Son nom est inconnu en France, mais dans les rues de Kigali, il ravive des souvenirs... Pascal Simbikangwa n’est pas « n’importe qui », estime Simon Foreman, avocat du Collectif des parties civiles pour le Rwanda (CPCR), qui le décrit comme « un tortionnaire réputé au Rwanda ». Ces accusations de tortures, aujourd’hui prescrites, n’ayant pu être retenues contre lui, Pascal Simbikangwa comparaît jusqu’au 14 mars devant la cour d’assises de Paris pour complicité de crimes contre l’humanité et complicité de génocide. Il est accusé d’avoir « contribué, en connaissance de cause, à la pratique massive et systématique d’exécutions sommaires et autres actes inhumains, ainsi qu’au génocide ».
C’est presque par hasard que David Senyamuhara Safari, alias Pascal Simbikangwa, est arrêté à Mayotte en octobre 2008 par la police aux frontières pour trafic de faux papiers. Rapidement, l’enquête révèle qu’il fait l’objet d’un mandat d’arrêt international décerné par les autorités rwandaises pour « génocide, complicité de génocide, complot en vue de commettre le génocide, crimes contre l’humanité ». Il est mis sous écrou extraditionnel. La France refuse son extradition vers le Rwanda et le place en détention provisoire à Fresnes en avril 2009. Cet homme, âgé aujourd’hui de cinquante-quatre ans, est né dans le nord du Rwanda, dans la région de Gisenyi, celle de la famille de l’ancien président Juvénal Habyarimana. « Il fait partie de l’Akazu », assure Alain Gauthier, du CPCR, qui a déposé la première plainte contre lui en 2009. Ce terme, qui signifie « petite maison » en kinyarwandais, désigne le premier cercle du pouvoir, des Hutu extrémistes proches du président. Capitaine dans la garde présidentielle, il intègre le renseignement militaire en 1986 après un accident qui le laisse paraplégique, puis le renseignement intérieur.

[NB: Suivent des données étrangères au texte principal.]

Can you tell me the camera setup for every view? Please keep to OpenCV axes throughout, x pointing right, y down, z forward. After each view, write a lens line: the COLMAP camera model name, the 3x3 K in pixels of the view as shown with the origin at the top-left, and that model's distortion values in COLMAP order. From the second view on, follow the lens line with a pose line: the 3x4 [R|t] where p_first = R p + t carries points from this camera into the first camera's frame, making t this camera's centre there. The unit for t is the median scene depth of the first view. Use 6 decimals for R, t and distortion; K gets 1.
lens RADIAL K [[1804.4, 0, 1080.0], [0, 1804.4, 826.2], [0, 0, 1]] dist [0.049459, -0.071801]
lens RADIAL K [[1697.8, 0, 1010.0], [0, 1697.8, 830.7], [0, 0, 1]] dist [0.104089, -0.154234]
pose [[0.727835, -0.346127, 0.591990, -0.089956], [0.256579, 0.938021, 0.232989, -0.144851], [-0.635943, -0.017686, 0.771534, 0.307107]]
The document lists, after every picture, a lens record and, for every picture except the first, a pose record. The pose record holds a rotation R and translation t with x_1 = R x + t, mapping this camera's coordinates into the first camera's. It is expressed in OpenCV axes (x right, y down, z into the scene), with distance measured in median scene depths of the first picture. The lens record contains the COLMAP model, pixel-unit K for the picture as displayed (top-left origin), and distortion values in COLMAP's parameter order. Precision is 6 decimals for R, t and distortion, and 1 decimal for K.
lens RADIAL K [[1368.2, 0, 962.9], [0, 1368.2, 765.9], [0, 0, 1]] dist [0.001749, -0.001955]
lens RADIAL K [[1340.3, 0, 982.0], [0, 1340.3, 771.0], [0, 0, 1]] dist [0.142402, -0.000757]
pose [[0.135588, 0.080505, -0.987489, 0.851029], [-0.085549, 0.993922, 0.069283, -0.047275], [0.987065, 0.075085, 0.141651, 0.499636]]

Pendant le génocide, d’avril à juillet 1994, il est accusé d’avoir fourni armes, instructions et encouragements aux miliciens hutu Interahamwe qui tenaient les barrages dans Kigali où ils exécutaient les Tutsi – hommes, femmes et enfants – qui s’y présentaient. Décrit comme un « criminel de bureau » par les parties civiles, il était également actionnaire fondateur de la Radio des mille collines, qui multiplia les appels aux meurtres contre les Tutsi. Pascal Simbikangwa ne sera pas jugé pour le massacre du 8 avril 1994 à Kesho, pour lequel il a bénéficié d’un non-lieu, ce que regrettent les parties civiles. Pour les juges d’instruction français, la « fragilité » et le caractère « tardif » des témoignages « comportant des contradictions » créent un « réel doute » sur sa présence au bas de la colline ce jour-là. Pascal Simbikangwa nie les faits qui lui sont reprochés. « Il a hâte de pouvoir s’exprimer devant une cour d’assises », explique l’un de ses avocats, Fabrice Epstein. Il encourt la réclusion à perpétuité, assortie d’une peine de sûreté qui pourrait être portée jusqu’à vingt-deux ans.